Well, in part it's a feature of my analysis. The estimated slope of the
0.159 quantile (the bottom of the shaded area) is about the same as the median. However, at the 90%
confidence level, the 0.159 quantile estimate crosses zero (for all you P-value fans, in
this case this is the same as saying there is insufficient support to
reject the null hypothesis of "no trend"). The 90% confidence estimate does not cross zero for the median or the 0.841 quantile. My convention is: if there
is not robust statistical support for a non-zero trend, plot it as zero. More important than any convention, is there something interesting
going on physically? I would suggest that yes there is. The late winter
season has seen no long term change in the larger regional scale
cryosphere variables, i.e. late winter sea ice extent in the Bering Sea
shows lots of inter-annual variability, but no trend; snow cover extent is near the seasonal
maximum with no trend at high latitudes. This means that given the appropriate weather
pattern it can still be cold. Since cyrosphere changes are evidently not at play, ocean temperatures and
increasing greenhouse gas forcing are the obvious suspects that would support increased warmth but at this point still allow the cold "tail" to hang on.

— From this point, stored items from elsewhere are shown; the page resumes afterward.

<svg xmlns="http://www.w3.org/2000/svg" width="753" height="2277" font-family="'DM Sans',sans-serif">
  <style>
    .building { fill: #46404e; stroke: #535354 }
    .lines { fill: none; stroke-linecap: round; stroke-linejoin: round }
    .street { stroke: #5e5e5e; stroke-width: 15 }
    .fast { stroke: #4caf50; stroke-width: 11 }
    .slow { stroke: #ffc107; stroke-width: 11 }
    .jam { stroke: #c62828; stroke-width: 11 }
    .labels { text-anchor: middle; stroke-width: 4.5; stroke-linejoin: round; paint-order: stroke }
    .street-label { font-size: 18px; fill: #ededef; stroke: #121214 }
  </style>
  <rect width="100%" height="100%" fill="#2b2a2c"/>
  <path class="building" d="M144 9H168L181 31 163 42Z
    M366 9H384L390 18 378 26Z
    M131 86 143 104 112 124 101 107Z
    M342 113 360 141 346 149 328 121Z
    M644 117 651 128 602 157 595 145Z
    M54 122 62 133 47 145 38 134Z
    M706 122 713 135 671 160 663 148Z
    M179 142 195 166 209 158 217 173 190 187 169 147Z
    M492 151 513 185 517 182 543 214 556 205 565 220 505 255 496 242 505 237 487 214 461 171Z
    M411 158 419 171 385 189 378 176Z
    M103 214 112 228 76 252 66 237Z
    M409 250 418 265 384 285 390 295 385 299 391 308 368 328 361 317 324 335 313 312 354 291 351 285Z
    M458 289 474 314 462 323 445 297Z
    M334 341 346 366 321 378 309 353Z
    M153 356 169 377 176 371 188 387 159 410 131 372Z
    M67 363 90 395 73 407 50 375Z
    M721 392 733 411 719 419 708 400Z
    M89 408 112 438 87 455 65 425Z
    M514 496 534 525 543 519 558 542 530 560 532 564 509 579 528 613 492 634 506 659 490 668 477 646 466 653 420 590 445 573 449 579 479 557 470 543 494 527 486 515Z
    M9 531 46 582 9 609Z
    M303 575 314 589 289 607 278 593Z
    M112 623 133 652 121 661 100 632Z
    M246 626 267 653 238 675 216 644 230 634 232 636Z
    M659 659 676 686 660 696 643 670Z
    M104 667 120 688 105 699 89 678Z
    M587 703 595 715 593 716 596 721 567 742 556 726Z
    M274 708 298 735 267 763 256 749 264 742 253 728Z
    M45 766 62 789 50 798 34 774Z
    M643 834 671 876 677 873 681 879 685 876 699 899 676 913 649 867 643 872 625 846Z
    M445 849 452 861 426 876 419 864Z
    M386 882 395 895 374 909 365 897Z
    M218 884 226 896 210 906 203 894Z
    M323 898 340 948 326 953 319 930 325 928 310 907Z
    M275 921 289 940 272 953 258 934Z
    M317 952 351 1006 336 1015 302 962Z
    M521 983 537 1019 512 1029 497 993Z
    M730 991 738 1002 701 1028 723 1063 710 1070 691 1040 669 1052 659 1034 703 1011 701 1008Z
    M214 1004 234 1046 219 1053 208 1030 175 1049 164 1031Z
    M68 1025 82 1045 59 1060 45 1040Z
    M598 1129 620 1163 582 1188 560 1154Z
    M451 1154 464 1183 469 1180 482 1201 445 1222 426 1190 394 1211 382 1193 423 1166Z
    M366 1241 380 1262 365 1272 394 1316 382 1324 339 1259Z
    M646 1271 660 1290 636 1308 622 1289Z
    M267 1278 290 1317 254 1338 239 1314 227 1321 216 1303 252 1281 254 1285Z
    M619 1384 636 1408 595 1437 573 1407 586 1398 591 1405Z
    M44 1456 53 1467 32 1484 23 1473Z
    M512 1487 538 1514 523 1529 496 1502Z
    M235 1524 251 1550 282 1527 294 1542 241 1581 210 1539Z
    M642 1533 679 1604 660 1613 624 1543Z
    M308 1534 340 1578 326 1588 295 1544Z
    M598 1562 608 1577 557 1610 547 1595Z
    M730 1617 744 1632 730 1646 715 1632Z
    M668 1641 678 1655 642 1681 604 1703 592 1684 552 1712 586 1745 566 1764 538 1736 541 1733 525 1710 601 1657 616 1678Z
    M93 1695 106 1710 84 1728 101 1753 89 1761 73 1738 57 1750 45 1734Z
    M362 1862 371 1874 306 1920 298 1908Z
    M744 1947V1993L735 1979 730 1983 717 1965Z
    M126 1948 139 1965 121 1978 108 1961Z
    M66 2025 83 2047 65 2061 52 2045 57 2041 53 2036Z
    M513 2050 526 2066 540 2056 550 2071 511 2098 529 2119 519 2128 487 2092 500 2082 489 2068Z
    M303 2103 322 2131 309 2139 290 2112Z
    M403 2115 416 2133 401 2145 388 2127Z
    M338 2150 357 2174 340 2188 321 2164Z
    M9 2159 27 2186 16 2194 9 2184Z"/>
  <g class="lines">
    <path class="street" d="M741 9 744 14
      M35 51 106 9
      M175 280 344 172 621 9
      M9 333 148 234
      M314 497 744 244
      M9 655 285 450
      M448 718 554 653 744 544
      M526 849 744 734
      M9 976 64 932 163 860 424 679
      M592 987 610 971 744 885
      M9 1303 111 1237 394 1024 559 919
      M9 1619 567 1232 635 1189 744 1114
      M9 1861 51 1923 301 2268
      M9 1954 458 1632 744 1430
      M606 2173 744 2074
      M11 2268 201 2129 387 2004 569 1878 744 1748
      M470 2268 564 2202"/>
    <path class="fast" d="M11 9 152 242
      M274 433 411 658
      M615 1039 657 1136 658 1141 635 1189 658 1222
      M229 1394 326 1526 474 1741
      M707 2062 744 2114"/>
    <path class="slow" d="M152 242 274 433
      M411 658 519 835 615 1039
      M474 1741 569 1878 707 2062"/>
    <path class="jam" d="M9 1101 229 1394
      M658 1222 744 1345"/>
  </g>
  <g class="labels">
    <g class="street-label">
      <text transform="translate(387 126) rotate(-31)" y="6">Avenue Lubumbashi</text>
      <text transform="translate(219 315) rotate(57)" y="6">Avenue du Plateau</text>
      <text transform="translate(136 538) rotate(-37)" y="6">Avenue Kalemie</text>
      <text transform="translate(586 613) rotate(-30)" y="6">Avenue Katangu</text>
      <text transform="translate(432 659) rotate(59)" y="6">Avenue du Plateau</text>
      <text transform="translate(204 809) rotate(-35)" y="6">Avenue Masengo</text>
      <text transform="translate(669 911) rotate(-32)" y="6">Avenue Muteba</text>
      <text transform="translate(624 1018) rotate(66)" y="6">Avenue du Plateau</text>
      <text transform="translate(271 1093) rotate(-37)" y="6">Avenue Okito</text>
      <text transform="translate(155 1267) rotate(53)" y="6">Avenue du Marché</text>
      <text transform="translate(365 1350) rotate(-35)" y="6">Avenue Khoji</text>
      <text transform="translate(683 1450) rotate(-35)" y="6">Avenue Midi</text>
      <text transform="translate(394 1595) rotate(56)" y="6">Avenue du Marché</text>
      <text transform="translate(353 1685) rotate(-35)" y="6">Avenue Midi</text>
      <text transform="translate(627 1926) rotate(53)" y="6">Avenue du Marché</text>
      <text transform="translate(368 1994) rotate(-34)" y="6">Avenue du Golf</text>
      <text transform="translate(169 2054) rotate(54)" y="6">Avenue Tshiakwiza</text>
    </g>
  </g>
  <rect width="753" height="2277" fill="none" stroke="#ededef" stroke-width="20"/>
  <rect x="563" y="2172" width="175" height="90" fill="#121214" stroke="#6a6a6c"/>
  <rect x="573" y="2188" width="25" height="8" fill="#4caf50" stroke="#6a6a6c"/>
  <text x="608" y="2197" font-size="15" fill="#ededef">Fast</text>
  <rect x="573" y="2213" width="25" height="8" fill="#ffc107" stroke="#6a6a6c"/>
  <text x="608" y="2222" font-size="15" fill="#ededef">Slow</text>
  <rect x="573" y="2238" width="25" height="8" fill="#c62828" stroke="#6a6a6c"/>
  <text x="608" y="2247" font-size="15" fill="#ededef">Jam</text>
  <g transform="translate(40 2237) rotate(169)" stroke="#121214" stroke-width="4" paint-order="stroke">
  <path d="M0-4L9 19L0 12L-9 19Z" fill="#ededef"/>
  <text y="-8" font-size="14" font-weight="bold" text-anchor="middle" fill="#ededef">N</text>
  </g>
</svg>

The quantile regression I've presented here allows us to make reasonable estimates of the current distribution of some climate variables in the face of change. This simple linear approach is not likely to be sufficient in the future. For instance, in looking at the Tanana at Nenana breakup dates, I suspect that we are starting to (or will be soon) butt up against astronomical constraints on how early breakup can be given expected terrestrial climate forcing in the next century; e.g. a solar noon sun angle of 30ยบ above the horizon (Nenana on April 1) can only do so much heating. In that scenario, well need to employ non-linear techniques. But that's a topic for another day.
___________________________
Updated to respond to Richard's comments and questions of Aug 21.

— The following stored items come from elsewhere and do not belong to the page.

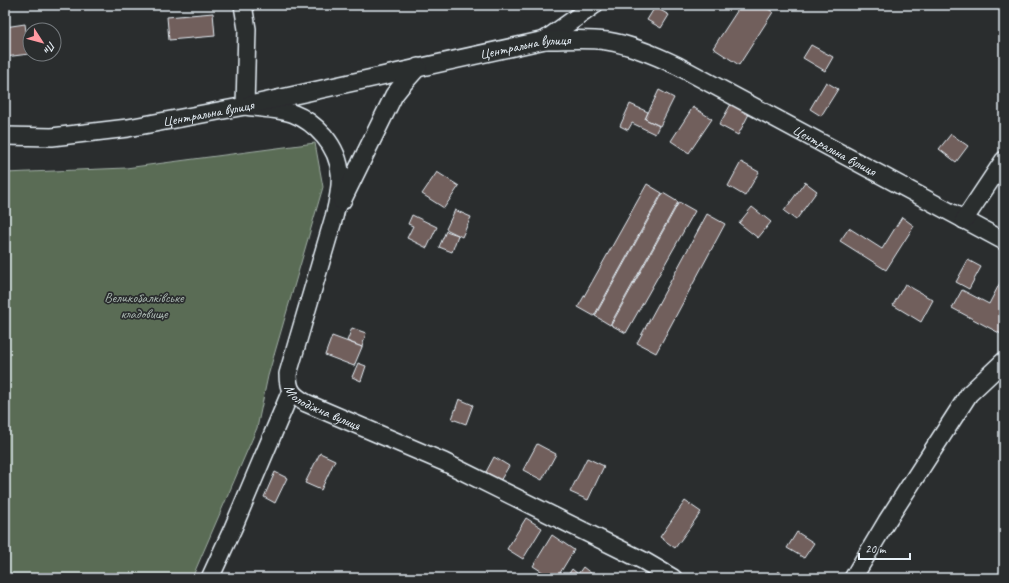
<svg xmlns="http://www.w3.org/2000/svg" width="1009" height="583" viewBox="0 0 1009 583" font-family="Caveat,sans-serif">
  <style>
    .green { fill: #5a6c55; stroke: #a1aea6 }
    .building { fill: #715e5c; stroke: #e8f1f8 }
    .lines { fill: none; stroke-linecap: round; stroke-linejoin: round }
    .minor-casing { stroke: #e8f1f8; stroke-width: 20 }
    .minor { stroke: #2a2d2e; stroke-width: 17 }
    .labels { text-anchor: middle; stroke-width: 3.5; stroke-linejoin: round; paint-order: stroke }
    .street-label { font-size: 14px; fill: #e8f1f8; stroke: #2a2d2e }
    .park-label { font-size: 14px; fill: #a8b5af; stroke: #2a2d2e }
  </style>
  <rect width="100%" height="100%" fill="#2a2d2e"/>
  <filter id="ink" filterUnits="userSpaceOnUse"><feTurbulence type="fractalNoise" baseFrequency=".025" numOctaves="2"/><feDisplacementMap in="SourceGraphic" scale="8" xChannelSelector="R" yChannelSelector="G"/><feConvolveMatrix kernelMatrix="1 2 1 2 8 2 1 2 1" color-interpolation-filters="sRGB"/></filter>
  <g filter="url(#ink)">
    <polygon class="green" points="315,143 323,187 268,376 257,428 192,578 5,578 5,173 126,168"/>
    <g class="building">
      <polygon points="741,5 762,5 773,12 739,65 713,48"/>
      <polygon points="655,7 669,15 661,28 647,20"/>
      <polygon points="213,13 215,36 169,40 167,17"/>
      <polygon points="25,24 29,54 5,57 5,27"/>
      <polygon points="811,45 833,57 825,71 803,58"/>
      <polygon points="826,82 838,89 821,116 810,109"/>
      <polygon points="659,90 674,98 660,126 645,119"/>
      <polygon points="630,104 648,112 645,119 659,126 655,134 632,123 628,130 620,126"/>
      <polygon points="731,104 749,114 738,135 719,125"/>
      <polygon points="693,107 712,119 689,153 671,141"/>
      <polygon points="951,134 968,146 956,162 939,149"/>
      <polygon points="741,162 759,172 745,196 728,186"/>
      <polygon points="437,172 459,186 444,208 422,194"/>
      <polygon points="805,182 817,191 796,220 784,211"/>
      <polygon points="647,184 662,193 594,316 578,307"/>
      <polygon points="663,193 678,202 610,325 595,316"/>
      <polygon points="679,202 695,211 626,333 611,325"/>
      <polygon points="752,207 771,222 758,238 739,223"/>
      <polygon points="455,210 471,217 462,237 446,229"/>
      <polygon points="707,214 725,224 656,353 637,343"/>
      <polygon points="412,215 437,227 427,248 407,238 413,226 408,224"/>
      <polygon points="902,217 914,226 886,270 840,241 849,228 882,249"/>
      <polygon points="446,231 458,235 452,252 439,247"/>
      <polygon points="968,260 981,267 969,289 956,282"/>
      <polygon points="1002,279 1004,280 1004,333 1003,335 952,308 962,290 989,304"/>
      <polygon points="905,284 933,300 921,322 893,305"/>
      <polygon points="352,328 366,333 362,347 347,341"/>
      <polygon points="332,336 362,347 354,366 325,355"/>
      <polygon points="358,363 366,366 361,381 352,377"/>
      <polygon points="459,399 473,405 466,424 452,419"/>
      <polygon points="537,444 556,454 542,480 523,470"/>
      <polygon points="320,453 335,460 321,490 305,483"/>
      <polygon points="494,457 509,466 500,481 486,472"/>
      <polygon points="587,458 604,466 588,500 570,492"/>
      <polygon points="275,472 287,478 275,503 264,497"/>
      <polygon points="685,501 701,512 675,548 660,537"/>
      <polygon points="526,518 542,528 523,559 507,549"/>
      <polygon points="797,532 814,543 804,558 787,548"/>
      <polygon points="552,535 574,550 557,578 552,578 533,566"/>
      <polygon points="583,567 597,578 566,578 572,569 578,574"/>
      <polygon points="778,571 789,578 773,578"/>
    </g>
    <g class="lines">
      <defs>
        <g id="minor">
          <path id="s1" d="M243,5L247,29L245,106C259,108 282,109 294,114C305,118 316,127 324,136C346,162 342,186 334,217L288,374C288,390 292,395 306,403L444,462L644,561L673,578"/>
          <polyline points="545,40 594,5"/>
          <path id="s2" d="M5,136L52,137L128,128L245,106L545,40C566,40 587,38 607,41C632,45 655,55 678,66L1004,241"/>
          <polyline points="342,201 394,95 402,85 418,67"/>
          <polyline points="964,220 1004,160"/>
          <polyline points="210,578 233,528 291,391"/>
          <polyline points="853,578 887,521 969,394 1004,361"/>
        </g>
      </defs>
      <use href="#minor" class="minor-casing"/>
      <use href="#minor" class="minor"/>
    </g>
  </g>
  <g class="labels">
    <g class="street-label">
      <text dy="5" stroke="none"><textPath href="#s2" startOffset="529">Центральна вулиця</textPath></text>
      <text dy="5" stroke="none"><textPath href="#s2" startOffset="205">Центральна вулиця</textPath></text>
      <text dy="5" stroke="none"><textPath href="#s2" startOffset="865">Центральна вулиця</textPath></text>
      <text dy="5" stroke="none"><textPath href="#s1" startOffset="491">Молодіжна вулиця</textPath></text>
    </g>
    <g class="park-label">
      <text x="144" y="302">Великобалківське<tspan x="144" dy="16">кладовище</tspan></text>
    </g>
  </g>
  <rect width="1009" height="583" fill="none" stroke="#2a2d2e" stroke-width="20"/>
  <rect x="10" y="10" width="989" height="563" fill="none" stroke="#e8f1f8" stroke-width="1.5" filter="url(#ink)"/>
  <g transform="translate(42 42) rotate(126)"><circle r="19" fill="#2a2d2e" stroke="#767b7f"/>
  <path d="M0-3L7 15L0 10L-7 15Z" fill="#ff9aa2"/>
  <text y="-6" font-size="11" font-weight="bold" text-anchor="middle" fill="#e8f1f8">Пн</text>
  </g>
  <path d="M859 553v6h51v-6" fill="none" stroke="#e8f1f8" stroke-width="2"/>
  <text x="865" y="553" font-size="12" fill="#e8f1f8" stroke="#2a2d2e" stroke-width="3" paint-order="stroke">20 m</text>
</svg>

Here's a plot of the quantile regresion slope at 0.05 increments and the associated confidence intervals (90% level) for the Alaska statewide late winter (JFM) temperatures (data plotted above). In this case both the tails show higher spread in the confidence intervals than most of the middle, which I would expect. One wonders though what's going on at the 0.60 and 0.65 quantiles.

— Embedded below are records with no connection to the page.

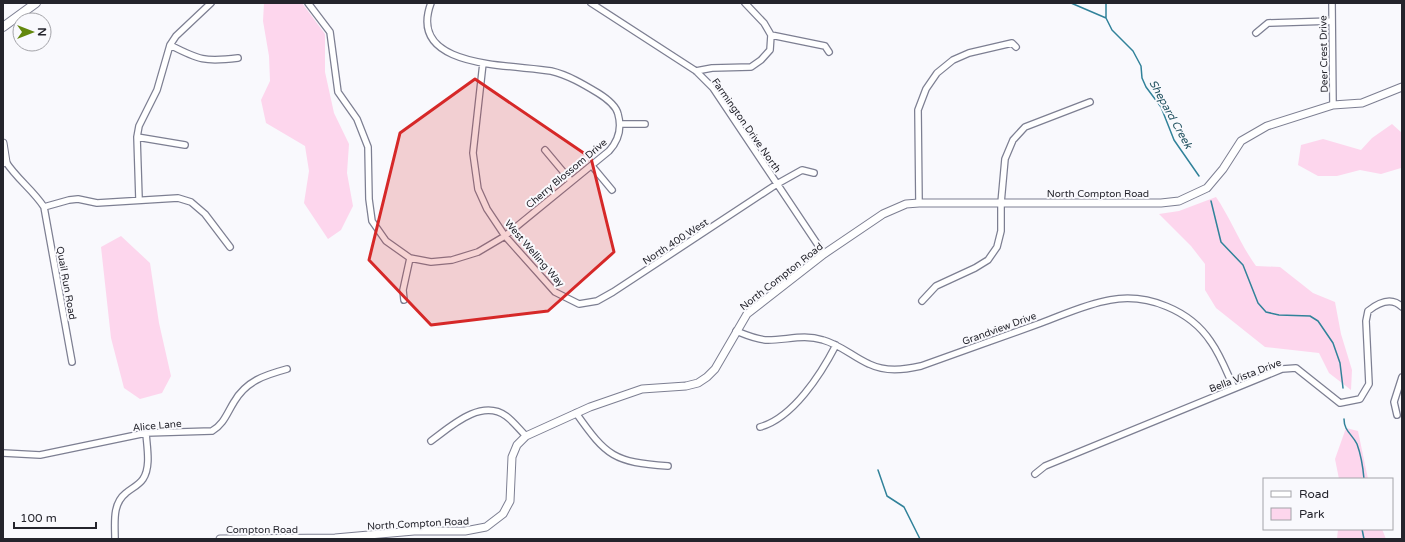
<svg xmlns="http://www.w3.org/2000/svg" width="1405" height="542" font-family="'Varela Round',sans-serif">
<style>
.green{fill:#fdd6ed}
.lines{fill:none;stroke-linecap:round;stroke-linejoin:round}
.stream{stroke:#31829a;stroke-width:1.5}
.minor-casing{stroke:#7d7f92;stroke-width:8}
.tertiary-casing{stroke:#7d7f92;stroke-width:9}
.secondary-casing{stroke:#7d7f92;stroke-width:10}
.minor{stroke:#fff;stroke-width:5.5}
.tertiary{stroke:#fff;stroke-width:7}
.secondary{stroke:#fff;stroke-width:8}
.marked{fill:#d62828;fill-opacity:0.2;stroke:#d62828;stroke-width:3;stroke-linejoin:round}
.labels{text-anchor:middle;stroke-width:4;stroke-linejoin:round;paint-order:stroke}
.street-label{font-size:10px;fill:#24242c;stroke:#f9f9fd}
.water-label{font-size:11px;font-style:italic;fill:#265563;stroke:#f9f9fd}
</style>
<rect width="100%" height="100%" fill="#f9f9fd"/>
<!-- green -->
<path class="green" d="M 264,3 L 302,3 L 325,34 L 325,72 L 334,113 L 349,144 L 347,173 L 353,206 L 341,230 L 328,239 L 304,203 L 309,171 L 305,146 L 266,123 L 261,100 L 270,81 L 269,56 L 263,21 Z
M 1392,124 L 1402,133 L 1401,168 L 1381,174 L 1360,170 L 1337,176 L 1318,176 L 1298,165 L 1301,145 L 1323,139 L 1361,150 L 1372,138 Z
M 1216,197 C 1231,219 1240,244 1256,266 L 1280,267 L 1313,293 L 1335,302 L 1341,334 L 1352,370 L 1351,390 L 1329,373 L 1319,353 L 1265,347 L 1216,308 L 1205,290 L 1205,264 L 1191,246 L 1159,214 L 1179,211 Z
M 121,236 L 150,263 L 159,323 L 171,376 L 162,393 L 140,399 L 124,388 L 111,338 L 101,247 Z
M 1346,428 L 1358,431 L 1368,479 L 1339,479 L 1335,459 Z
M 1338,529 L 1382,529 L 1386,539 L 1337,539 Z"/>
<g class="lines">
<!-- stream -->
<path class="stream" d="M 1071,3 L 1106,18
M 1106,3 L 1106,18 L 1112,30 L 1133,51 L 1141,66 L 1142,78 L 1146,87 L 1161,107 L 1174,140 L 1199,176
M 1211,201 L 1221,242 L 1243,265 L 1258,303 L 1266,312 L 1279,315 L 1310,316 L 1318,321 L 1333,343 L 1340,363 L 1343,388
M 1344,419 C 1344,431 1352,434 1357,444 C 1361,455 1363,467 1364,479
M 878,470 L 887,496 L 904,507 L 920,539
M 1362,529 L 1364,539"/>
<!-- minor casing -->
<g class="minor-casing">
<path id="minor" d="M 308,3 L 330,32 L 338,92 L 357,119 L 368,147 L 369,199 L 372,221 L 386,241 L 410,258 L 431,262 L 452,260 L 478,252 L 505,236 L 609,151 C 619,140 622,128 618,114 C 616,105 606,98 598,93 C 583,84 568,75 551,71 C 513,64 406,70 431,3
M 591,3 L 696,71 L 713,88 L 824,254
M 1332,3 L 1333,105
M 1256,33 L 1268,23 L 1332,21
M 771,35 L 825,46 L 829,52
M 170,45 C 199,60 205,62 238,58
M 483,63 L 473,153 L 478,189 L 487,209 L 505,236 L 555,292 L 579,304 L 597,301 L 613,292 L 777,184 L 802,170 L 814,173
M 696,71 L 712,68 L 751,67 L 761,60 L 770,50 L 771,35 L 764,23 L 745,3
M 621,124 L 645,124
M 137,137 L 185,145
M 545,150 L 571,181
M 6,162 C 17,179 33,190 44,207 L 72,362
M 592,166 L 612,190
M 139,199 L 137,137 L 139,126 L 157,90 L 170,45 L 176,36 L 211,3
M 919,203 L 918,110 L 926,89 L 937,73 L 953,60 L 969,53 L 1012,43 L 1016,47
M 44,207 L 69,200 L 78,199 L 97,203 L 178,198 L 191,202 L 205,214 L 230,247
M 404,300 L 403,290 L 410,258
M 922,301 L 936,286 L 975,268 L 988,260 L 997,247 L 1001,231 L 1001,203 L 1005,159 L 1013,140 L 1025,127 L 1090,102
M 736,331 C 746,335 757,340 768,340 C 787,340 804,334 823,340 C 841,345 853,357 869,364 C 886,372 903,370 921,366 C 961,352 1001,337 1041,323 C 1063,315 1086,304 1110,300 C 1147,293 1190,310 1211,342 C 1221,356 1227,373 1234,388
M 576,413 C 607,457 614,462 668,466
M 1397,415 L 1394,402 L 1402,377
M 760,427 C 793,418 821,374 836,345
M 431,441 C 450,427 481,398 506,416 C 513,421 519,429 526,436
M 3,453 L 40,455 L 146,433 L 212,431 C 224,424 227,413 234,402 C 246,381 265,375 287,369
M 1035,474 L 1045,466 L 1282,369 L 1296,368 L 1340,403 L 1360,399 L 1369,384 L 1366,321 L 1368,311 C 1378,303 1391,296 1402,307
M 115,539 C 115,523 112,504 126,493 C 132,488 139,485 143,479 C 151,467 147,448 146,433"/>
</g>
<!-- tertiary casing -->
<g class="tertiary-casing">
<path id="tertiary" d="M 3,143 L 6,162 L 3,163
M 220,539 L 335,538 L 414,531 L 465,531 L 486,527 L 503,514 L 510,501 L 512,457 L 517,445 L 526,436 L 590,407 L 642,389 L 686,386 L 698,383 L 707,377 L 715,369 L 747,314 L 824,254 L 883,214 L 906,204 L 919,203 L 1161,203 L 1179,201 L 1207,188 L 1223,169 L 1241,141 L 1267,126 L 1333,105 L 1362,103 L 1402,87"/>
</g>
<!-- secondary casing -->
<g class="secondary-casing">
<path id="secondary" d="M 3,27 L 36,3"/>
</g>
<!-- minor -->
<use href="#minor" class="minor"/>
<!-- tertiary -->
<use href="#tertiary" class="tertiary"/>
<!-- secondary -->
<use href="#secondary" class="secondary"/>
</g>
<!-- marked area -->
<path class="marked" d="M 475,79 L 591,158 L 614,252 L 548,311 L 431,325 L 369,260 L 400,133 Z"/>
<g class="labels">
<!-- street labels -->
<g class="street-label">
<text transform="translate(1323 54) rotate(-91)" y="4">Deer Crest Drive</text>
<text transform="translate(747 125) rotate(55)" y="4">Farmington Drive North</text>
<text transform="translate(566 173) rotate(-40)" y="4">Cherry Blossom Drive</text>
<text x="1098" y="197">North Compton Road</text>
<text transform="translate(675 241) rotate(-33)" y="4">North 400 West</text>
<text transform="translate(535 253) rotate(49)" y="4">West Welling Way</text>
<text transform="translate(781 276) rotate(-38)" y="4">North Compton Road</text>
<text transform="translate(67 283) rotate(80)" y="4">Quail Run Road</text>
<text transform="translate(999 328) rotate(-20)" y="4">Grandview Drive</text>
<text transform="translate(1245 375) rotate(-21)" y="4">Bella Vista Drive</text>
<text transform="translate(157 425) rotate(-5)" y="4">Alice Lane</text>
<text transform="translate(418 523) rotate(-3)" y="4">North Compton Road</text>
<text x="262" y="533">Compton Road</text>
</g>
<!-- water labels -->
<g class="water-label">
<text transform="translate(1171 114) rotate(61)" y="4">Shepard Creek</text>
</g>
</g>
<!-- border -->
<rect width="1405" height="542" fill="none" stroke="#24242c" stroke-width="8"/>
<!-- legend -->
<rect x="1263" y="478" width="130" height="52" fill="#f9f9fd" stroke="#a4a4a9"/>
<rect x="1271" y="491" width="20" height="6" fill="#ffffff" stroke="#a4a4a9"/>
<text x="1299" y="498" font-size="12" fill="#24242c">Road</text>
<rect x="1271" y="508" width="20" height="12" fill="#fdd6ed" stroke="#a4a4a9"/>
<text x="1299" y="518" font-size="12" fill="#24242c">Park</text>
<!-- north arrow -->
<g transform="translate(32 32) rotate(90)"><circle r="19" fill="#f9f9fd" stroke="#a4a4a9"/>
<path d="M0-3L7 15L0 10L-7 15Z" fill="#63880d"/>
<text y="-6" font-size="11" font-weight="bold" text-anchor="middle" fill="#24242c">N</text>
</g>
<!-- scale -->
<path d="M14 522v6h82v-6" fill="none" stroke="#24242c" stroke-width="2"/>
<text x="20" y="522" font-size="12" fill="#24242c" stroke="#f9f9fd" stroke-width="3" paint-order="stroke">100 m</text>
</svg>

Here is some data with more a problematic structure. This is over a century of first autumn freeze dates at the Experiment Farm at UAF. I've included the segmented median and the "near normal" category (0.333 to 0.666 quantiles):
Here the "problem" is the cluster of very late dates between 2001 to 2011. Below, the quantile regression slope and confidence levels seem reasonable until the very high end. Notice the spread of the 0.95 is lower than others above the 75th percentile. I don't think this is realistic, and must be due to that cluster of very late (top ten) dates.
If we push it out even further and make it even more fine grained (quantiles 0.02 to 0.98 every 0.01) more artifacts emerge, such as the occasional spikes in the bounds, and then the impossibly small confidence interval above the 95th percentile. For me the moral of this story is that it's important to do this exploratory review first, especially if the focus is in the far extremes of the distributions, where potentially other tools are better suited.